◆ **Extracted text**
Cable executives similarly took credit for the huge premium Time Warner got in the deal, saying that the price tag reaffirmed their networks as the preferred pathway into the home for Internet, phone and television services.

In trading Monday on the New York Stock Exchange, AOL fell $1.13 to $72.63, including a slight rebound in after-hours trading that increased the value of the deal to $170 billion from the close of regular trading. Time Warner, whose shareholders will receive a nominal 71% premium for their shares over Friday’s price, soared $27.50 to $92.25, including after-hours trading activity. Other entertainment and cable stocks also rose sharply.

Case and Levin said they foresaw no regulatory difficulties.

The deal is contingent on the approval of shareholders of both companies. Both boards approved the deal unanimously, the companies said--and Time Warner highlighted the endorsement of its vice-chairman, the mercurial Ted Turner. The 61-year-old Turner compared his glee at signing the papers Sunday night to vote his 9% stake in favor of the merger to “the first time I made love 42 years ago.”

◆ **Written instruction A**
Quote the passage of the merger article starting at "In trading Monday" and ending at "no regulatory difficulties.".
The listing below is unrelated to the article on the AOL and Time Warner merger.

◆ **Information given**
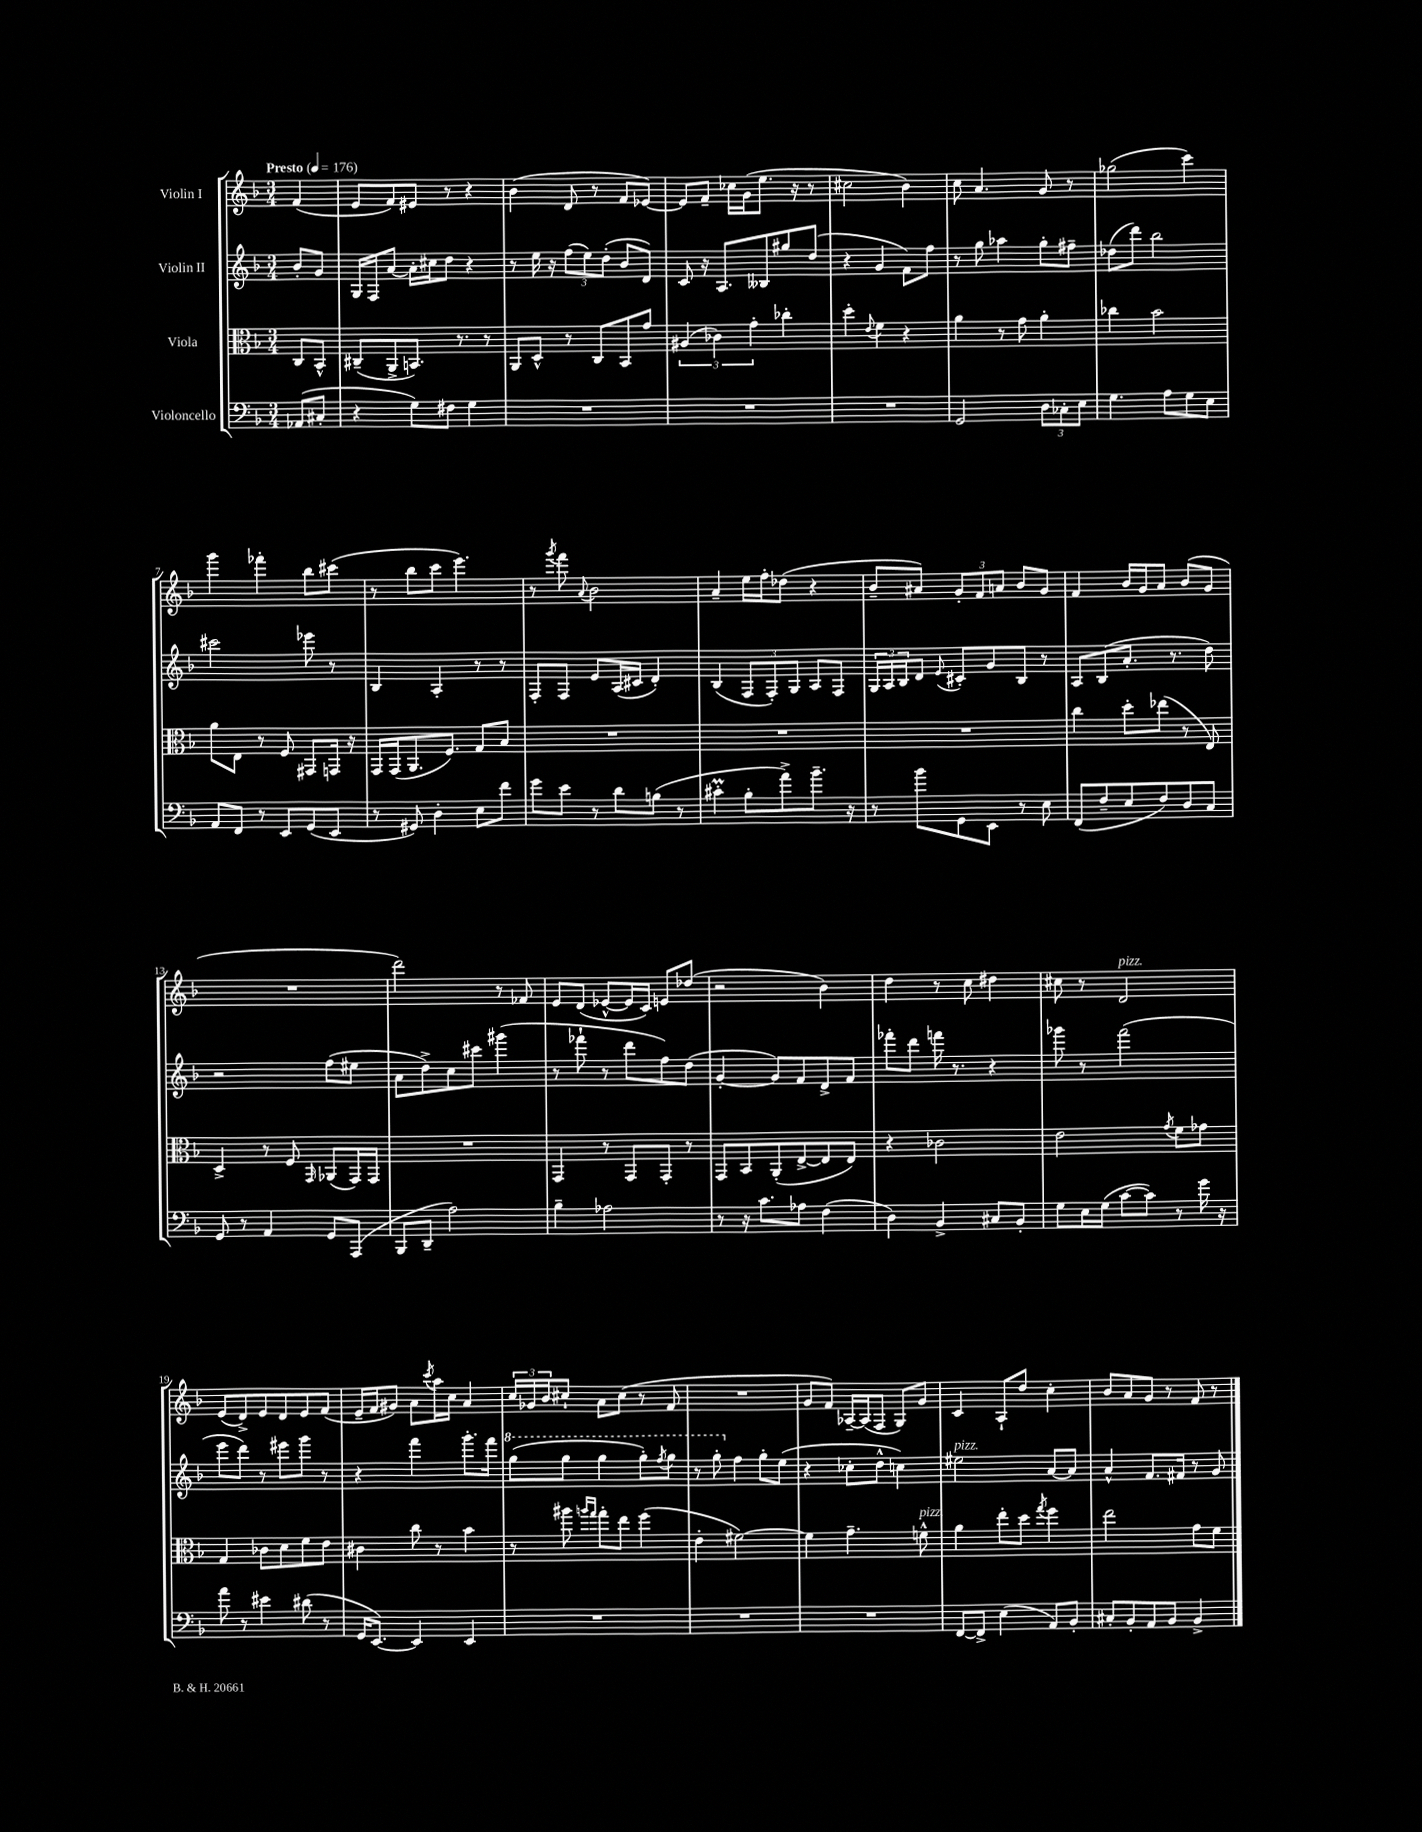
<<
\new StaffGroup <<
\new Staff = "s0" \with { instrumentName = "Violin I" } {
    \clef treble \key f \major \numericTimeSignature \time 3/4 \partial 4 \tempo "Presto" 4 = 176
    f'4( |
    e'8 f'8) eis'8 r8 r4 |
    bes'4( d'8 r8 f'8 ees'8~) |
    ees'8 f'8-- ces''16 g'16( e''8. r16 r8 |
    cis''2 bes'4) |
    c''8 a'4. g'8 r8 |
    ges''2( c'''4) |
    g'''4 fes'''4-. bes''8 cis'''8( |
    r8 bes''8 c'''8 e'''4.) |
    r8 \acciaccatura { g'''8 } f'''8 \appoggiatura { a'8 } bes'2 |
    a'4-- e''16 f''16-. des''8( r4 |
    bes'8-- ais'8) \tuplet 3/2 { g'8-. f'8 a'8 } bes'8 g'8 |
    f'4 bes'16 g'16 a'8 bes'8( g'8 |
    R2. |
    d'''2) r8 fes'8 |
    e'8 d'8( ees'8~-^ ees'16 c'16) e'8 des''8( |
    r2 bes'4) |
    d''4 r8 c''8 dis''4 |
    cis''8 r8 d'2^\markup { \italic "pizz." } |
    e'8( d'8->) e'8 d'8 e'8 f'8( |
    e'16-- f'16 gis'8) a'8 \acciaccatura { c'''8 } a''16 c''16 a'4 |
    \tuplet 3/2 { c''16 ges'16 bes'16 } cis''8-! a'8 cis''8( r8 f'8 |
    R2. |
    g'8 f'8) aes16~-- aes16( f8 g8) g'8 |
    c'4 a8-! d''8 c''4-. |
    bes'8 a'8 g'8 r8 f'8 r8 \bar "|." |
}
\new Staff = "s1" \with { instrumentName = "Violin II" } {
    \clef treble \key f \major \numericTimeSignature \time 3/4 \partial 4
    bes'8-. g'8 |
    g16 f16 a'8~ a'16-. cis''16 d''8 r4 |
    r8 e''16 r16 \tuplet 3/2 { f''8( e''8) d''8-.( } bes'8 d'8) |
    c'8 r16 a8. beses8 gis''8 d''8( |
    r4 g'4 f'8) f''8 |
    r8 g''8 aes''4 g''8-. fis''8-- |
    des''8( d'''8) bes''2 |
    cis'''2 ees'''8 r8 |
    bes4 a4-. r8 r8 |
    f8-. f8 e'8 a16( cis'16 d'4-.) |
    bes4( \tuplet 3/2 { f8 f8-.) g8 } a8 f8 |
    \tuplet 3/2 { g16 a16 bes16 } d'8 \appoggiatura { e'8 } cis'8-. g'8 bes8 r8 |
    a8 bes8( a'8.-. r8. d''8) |
    r2 f''8( eis''8 |
    a'8 d''8->) c''8 cis'''8 gis'''4( |
    r8 fes'''8-! r8 d'''8 f''8) d''8( |
    g'4~-. g'8) f'8 d'8-> f'8 |
    fes'''8-. d'''8 f'''16 r8. r4 |
    ges'''8 r8 f'''2( |
    e'''8 d'''8) r8 eis'''8 g'''8 r8 |
    r4 f'''4 g'''8.-. f'''16 |
    \ottava #1 g'''8( g'''8 g'''4 g'''8-.) \acciaccatura { f'''8 } g'''8 |
    r8 g'''8-. \ottava #0 f''4 g''8-. e''8( |
    r4 ces''8-. d''8-^ c''4) |
    eis''2^\markup { \italic "pizz." } a'8~ a'8 |
    a'4-^ f'8. fis'16 r8 g'8 \bar "|." |
}
\new Staff = "s2" \with { instrumentName = "Viola" } {
    \clef alto \key f \major \numericTimeSignature \time 3/4 \partial 4
    c8 bes,8-^ |
    cis8--( a,8-> b,8.) r8. r8 |
    a,8 d8-^ r8 c8 bes,8 g'8 |
    \tuplet 3/2 { ais4( ces'4) g'4-. } ces''4-. |
    d''4-. \appoggiatura { e'8 } f'4 r4 |
    a'4 r8 g'8 a'4-. |
    ces''4 bes'2 |
    a'8 e8 r8 f8 gis,8 g,16 r16 |
    g,16 g,16( a,8. f8.) g8 bes8 |
    R2. |
    R2. |
    R2. |
    c''4 d''8-. ees''8( r8 e8) |
    d4-> r8 f8 \grace { g,16 } aes,8( g,16) g,16 |
    R2. |
    g,4 r8 g,8 g,8-. r8 |
    g,8 bes,8 a,8-.( e8~-> e8 e8) |
    r4 ces'2 |
    e'2 \acciaccatura { g'8 } f'8 ges'8 |
    g4 ces'8 d'8 f'8 e'8 |
    cis'4 c''8 r8 bes'4 |
    r8 ais''8 \grace { a''16 g''16 } g''8-. e''8 f''4( |
    e'4-. fis'2~) |
    fis'4 g'4.-- f'8-^^\markup { \italic "pizz." } |
    a'4 e''8-. d''8 \acciaccatura { g''8 } f''4 |
    e''2 g'8 f'8 \bar "|." |
}
\new Staff = "s3" \with { instrumentName = "Violoncello" } {
    \clef bass \key f \major \numericTimeSignature \time 3/4 \partial 4
    aes,8( cis8-. |
    r4 g8) fis8 g4 |
    R2. |
    R2. |
    R2. |
    g,2 \tuplet 3/2 { d8 ces8-. e8 } |
    g4. a8 g8 e8 |
    a,8 f,8 r8 e,8 g,8( e,8 |
    r8 gis,8) d4-. e8 f'8 |
    g'8 e'8 r8 d'8 b8( r8 |
    cis'4-.\prall bes8-. a'8->) bes'8.-- r16 |
    r8 bes'8 g,8 e,8 r8 e8 |
    f,8( f8-- e8 f8) d8 c8 |
    g,8 r8 a,4 g,8 a,,8( |
    bes,,8 d,8-- a2) |
    bes4-- aes2 |
    r8 r16 c'8. aes8 f4( |
    d4) bes,4-> cis8 bes,8-. |
    g8 e16 g16( c'8~ c'8) r8 g'16 r16 |
    a'8 r8 eis'4 dis'8( r8 |
    g,16 e,8.~) e,4 e,4 |
    R2. |
    R2. |
    R2. |
    f,8~ f,8-> e4( a,8) bes,8-. |
    cis8-. bes,8-. a,8 bes,8 bes,4-> \bar "|." |
}
>>
>>
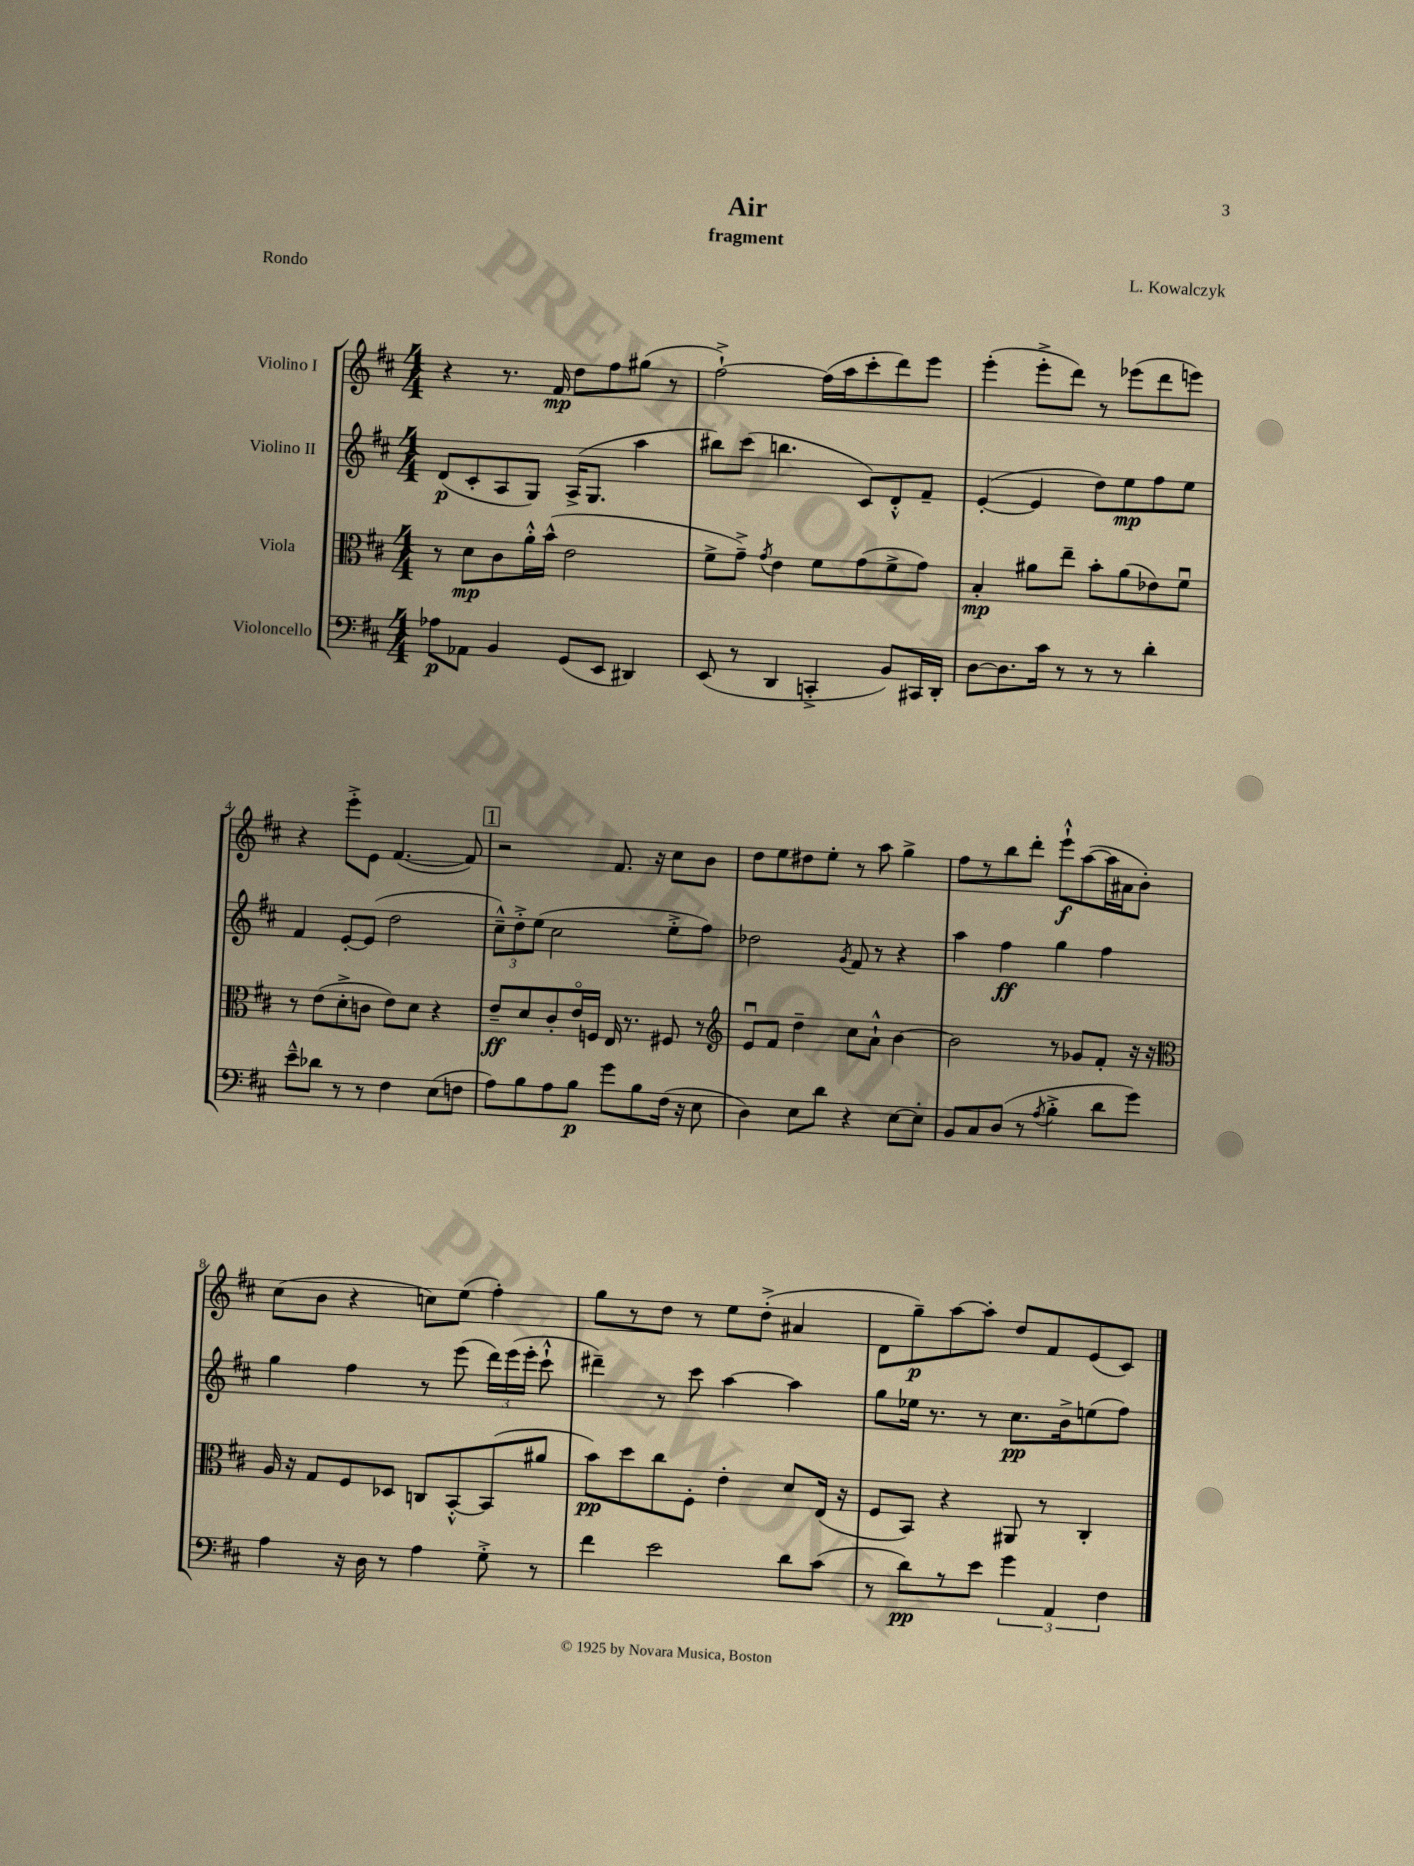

◆ **Written instruction B**
Rewrite the listing starting at its first line and ending at the line that contains "r4 ces''8-. d''8-^ c''4) |", with "Presto" changed to "Allegro" and everything else kept the same. Leave the pictures out of your answer.

◆ **Exercise solution A**
In trading Monday on the New York Stock Exchange, AOL fell $1.13 to $72.63, including a slight rebound in after-hours trading that increased the value of the deal to $170 billion from the close of regular trading. Time Warner, whose shareholders will receive a nominal 71% premium for their shares over Friday’s price, soared $27.50 to $92.25, including after-hours trading activity. Other entertainment and cable stocks also rose sharply.

Case and Levin said they foresaw no regulatory difficulties.

◆ **Exercise solution B**
<<
\new StaffGroup <<
\new Staff = "s0" \with { instrumentName = "Violin I" } {
    \clef treble \key f \major \numericTimeSignature \time 3/4 \partial 4 \tempo "Allegro" 4 = 176
    f'4( |
    e'8 f'8) eis'8 r8 r4 |
    bes'4( d'8 r8 f'8 ees'8~) |
    ees'8 f'8-- ces''16 g'16( e''8. r16 r8 |
    cis''2 bes'4) |
    c''8 a'4. g'8 r8 |
    ges''2( c'''4) |
    g'''4 fes'''4-. bes''8 cis'''8( |
    r8 bes''8 c'''8 e'''4.) |
    r8 \acciaccatura { g'''8 } f'''8 \appoggiatura { a'8 } bes'2 |
    a'4-- e''16 f''16-. des''8( r4 |
    bes'8-- ais'8) \tuplet 3/2 { g'8-. f'8 a'8 } bes'8 g'8 |
    f'4 bes'16 g'16 a'8 bes'8( g'8 |
    R2. |
    d'''2) r8 fes'8 |
    e'8 d'8( ees'8~-^ ees'16 c'16) e'8 des''8( |
    r2 bes'4) |
    d''4 r8 c''8 dis''4 |
    cis''8 r8 d'2^\markup { \italic "pizz." } |
    e'8( d'8->) e'8 d'8 e'8 f'8( |
    e'16-- f'16 gis'8) a'8 \acciaccatura { c'''8 } a''16 c''16 a'4 |
    \tuplet 3/2 { c''16 ges'16 bes'16 } cis''8-! a'8 cis''8( r8 f'8 |
    R2. |
    g'8 f'8) aes16~-- aes16( f8 g8) g'8 |
    c'4 a8-! d''8 c''4-. |
    bes'8 a'8 g'8 r8 f'8 r8 \bar "|." |
}
\new Staff = "s1" \with { instrumentName = "Violin II" } {
    \clef treble \key f \major \numericTimeSignature \time 3/4 \partial 4
    bes'8-. g'8 |
    g16 f16 a'8~ a'16-. cis''16 d''8 r4 |
    r8 e''16 r16 \tuplet 3/2 { f''8( e''8) d''8-.( } bes'8 d'8) |
    c'8 r16 a8. beses8 gis''8 d''8( |
    r4 g'4 f'8) f''8 |
    r8 g''8 aes''4 g''8-. fis''8-- |
    des''8( d'''8) bes''2 |
    cis'''2 ees'''8 r8 |
    bes4 a4-. r8 r8 |
    f8-. f8 e'8 a16( cis'16 d'4-.) |
    bes4( \tuplet 3/2 { f8 f8-.) g8 } a8 f8 |
    \tuplet 3/2 { g16 a16 bes16 } d'8 \appoggiatura { e'8 } cis'8-. g'8 bes8 r8 |
    a8 bes8( a'8.-. r8. d''8) |
    r2 f''8( eis''8 |
    a'8 d''8->) c''8 cis'''8 gis'''4( |
    r8 fes'''8-! r8 d'''8 f''8) d''8( |
    g'4~-. g'8) f'8 d'8-> f'8 |
    fes'''8-. d'''8 f'''16 r8. r4 |
    ges'''8 r8 f'''2( |
    e'''8 d'''8) r8 eis'''8 g'''8 r8 |
    r4 f'''4 g'''8.-. f'''16 |
    \ottava #1 g'''8( g'''8 g'''4 g'''8-.) \acciaccatura { f'''8 } g'''8 |
    r8 g'''8-. \ottava #0 f''4 g''8-. e''8( |
    r4 ces''8-. d''8-^ c''4) |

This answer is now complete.